You’re just coming off an October tour of Europe playing in the UK, Ireland, Romania, Czech Republic, Austria, Hungary, Germany, Switzerland, Belgium and the Netherlands. Where you able to enjoy the crowds and their countries as much as the fans enjoyed your shows?
It was a pretty brutal travel schedule. We did like 23 shows in 30 days. Not too much down time. Wake up on the bus at the gig and play. Most of the days off were travel. What we did get to see was great. We did have some time off in Switzerland and got to walk around the city and it was just beautiful over there. We thought it was going to be blistering cold in Europe in October but it was pretty warm. Busy but it was rebuilding our relationship with the fans. Tons of new fans, so many younger kids at our shows which was really surprising. It was also a good mix of the diehards plus folks that were curious about the new lineup. It’s a high energy show and the crowd participation is just effortless. They just kept saying to us PLEASE come back in 2014 and play the festivals in the summer. 5 or 6 years in between is just too long to come back.

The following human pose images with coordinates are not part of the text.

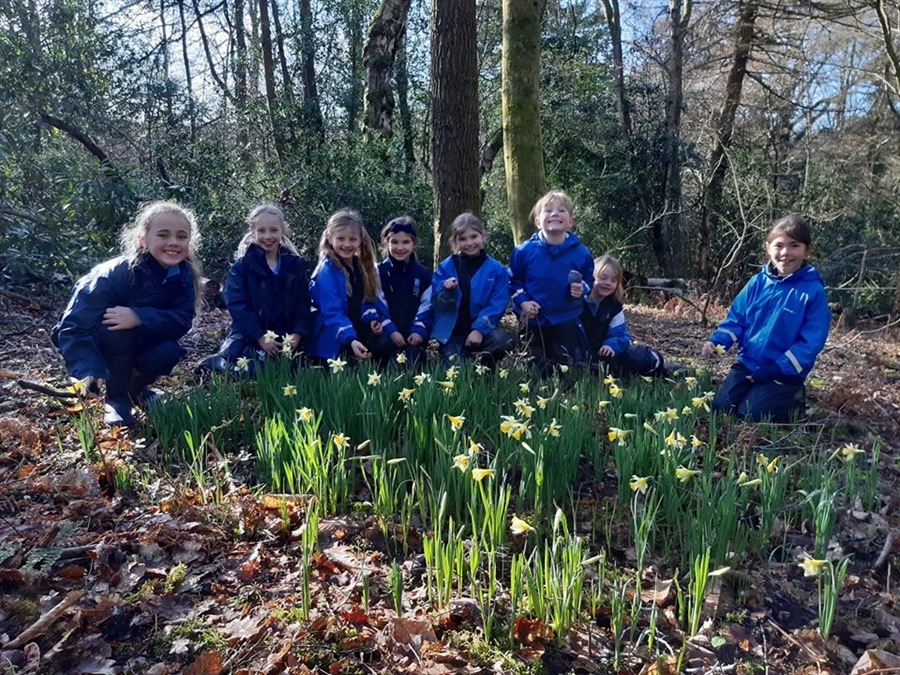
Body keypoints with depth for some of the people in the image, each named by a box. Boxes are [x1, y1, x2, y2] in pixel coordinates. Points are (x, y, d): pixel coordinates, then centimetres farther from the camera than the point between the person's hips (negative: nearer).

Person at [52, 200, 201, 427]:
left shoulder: (183, 275, -17)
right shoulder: (115, 274, -31)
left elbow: (181, 320, -28)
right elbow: (73, 328, -34)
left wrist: (139, 317, -45)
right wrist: (89, 372, -49)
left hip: (136, 344, 3)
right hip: (96, 343, -3)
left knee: (168, 352, -28)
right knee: (116, 327, -35)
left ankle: (135, 387, 7)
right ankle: (116, 399, -13)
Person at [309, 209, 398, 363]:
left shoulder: (363, 267, 8)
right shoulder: (327, 272, -15)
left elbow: (372, 299, 12)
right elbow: (332, 313, -24)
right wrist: (350, 340, -39)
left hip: (359, 329, 6)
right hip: (334, 340, -6)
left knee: (388, 344, -17)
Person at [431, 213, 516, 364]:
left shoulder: (496, 269, -1)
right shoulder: (445, 267, 1)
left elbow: (497, 305, -6)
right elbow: (438, 305, -2)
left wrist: (479, 329, -18)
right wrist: (446, 290, -24)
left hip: (482, 328, 0)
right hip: (451, 332, 0)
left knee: (505, 340, -28)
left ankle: (484, 368, 3)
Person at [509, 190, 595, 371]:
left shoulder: (581, 253, -5)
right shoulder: (523, 251, -7)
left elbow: (589, 279, 8)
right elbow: (514, 281, 3)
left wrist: (582, 289, -13)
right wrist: (522, 302, -10)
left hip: (568, 323, 0)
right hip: (534, 323, 0)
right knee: (538, 373, 15)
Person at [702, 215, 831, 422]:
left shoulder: (813, 291, -12)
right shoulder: (757, 282, 1)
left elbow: (810, 342, -14)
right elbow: (736, 318, 7)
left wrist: (775, 370, -19)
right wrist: (716, 342, -12)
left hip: (785, 373, -4)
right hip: (747, 364, 4)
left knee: (750, 414, -16)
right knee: (720, 407, -6)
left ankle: (793, 401, 14)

What are the plans for the rest of this year into next year? More touring? A live record or DVD project maybe or another studio album?
We have done like 60 shows this year so we do have a few dates booked for 2014. We also have some business to take care of in January 2014 with regards to the naming rights of the band so we want to get through that before we move on.

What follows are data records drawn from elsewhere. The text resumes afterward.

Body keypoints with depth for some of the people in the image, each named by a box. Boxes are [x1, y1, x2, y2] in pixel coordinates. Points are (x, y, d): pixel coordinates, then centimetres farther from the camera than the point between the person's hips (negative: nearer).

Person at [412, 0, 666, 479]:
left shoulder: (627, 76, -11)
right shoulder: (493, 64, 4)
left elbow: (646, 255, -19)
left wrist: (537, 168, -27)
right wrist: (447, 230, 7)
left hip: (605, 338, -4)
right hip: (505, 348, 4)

Next year will be the thirty year anniversary of The Warning. Do you think you would ever consider a performance playing that entire record?
It’s a viable concept because we are playing a lot of songs from it already. We only need to rehearse a few more and we could do that. It’s a good idea!
Hypothetical question. Fast Forward to a festival date in Europe next year or the year after or the year after that. You’re booked to perform with several other acts and one of them is Geoff Tate whether it be solo or with his version of Queensryche or whatever the band is called by that point. Do you play the gig or are you too uncomfortable with the concept of playing the same venue?
Logistically I don’t think it would ever happen. If we were headlining than we would headline the gig. Our motto right now is that we are so focused on what we are doing and we are so busy with what Queensryche is moving forward that we don’t have time to look back. Wish him the best of luck as a musician ad move on.
I’m a huge proponent of obtaining the CD or vinyl when possible of any music in my collection. I feel with a download you lose something by not having the physical product, the cover, the booklet, the liner notes, etc. Do you think with iTunes aspects of the creative process get lost in translation by not having the physical product?
I do. I have a fairly nice hi fi system and it was great to listen tour album on vinyl. There is just a different aura that happens out of the speakers listening to the record. Hearing a lot of the highs and lows that sometimes get chopped off in the digital translation. I’m old school. I like the idea in a proper environment. Just out of necessity I have an IPOD and listen to tunes on there. When I’m at home I try to treat the music with respect and listen to it in the environment where I can enjoy it the most. In this age it’s adapt or die. Whether you like it or not the digital age is here. I just read in Rolling Stone magazine the new Amazon Kindle was offering songs for 69 cents. Albums for $5.00. Music shouldn’t be used to help sell more Kindles.
Any last words to the fans coming to see you on the road and into 2014?
I speak for the whole band. We all appreciate the support we have received basically cheering us on through all of this. We give back even more what the fans give us. We are very thankful and keep checking the news for updates Queensrycheofficial.com. Keep supporting the real Queensryche and we will continue to not disappoint.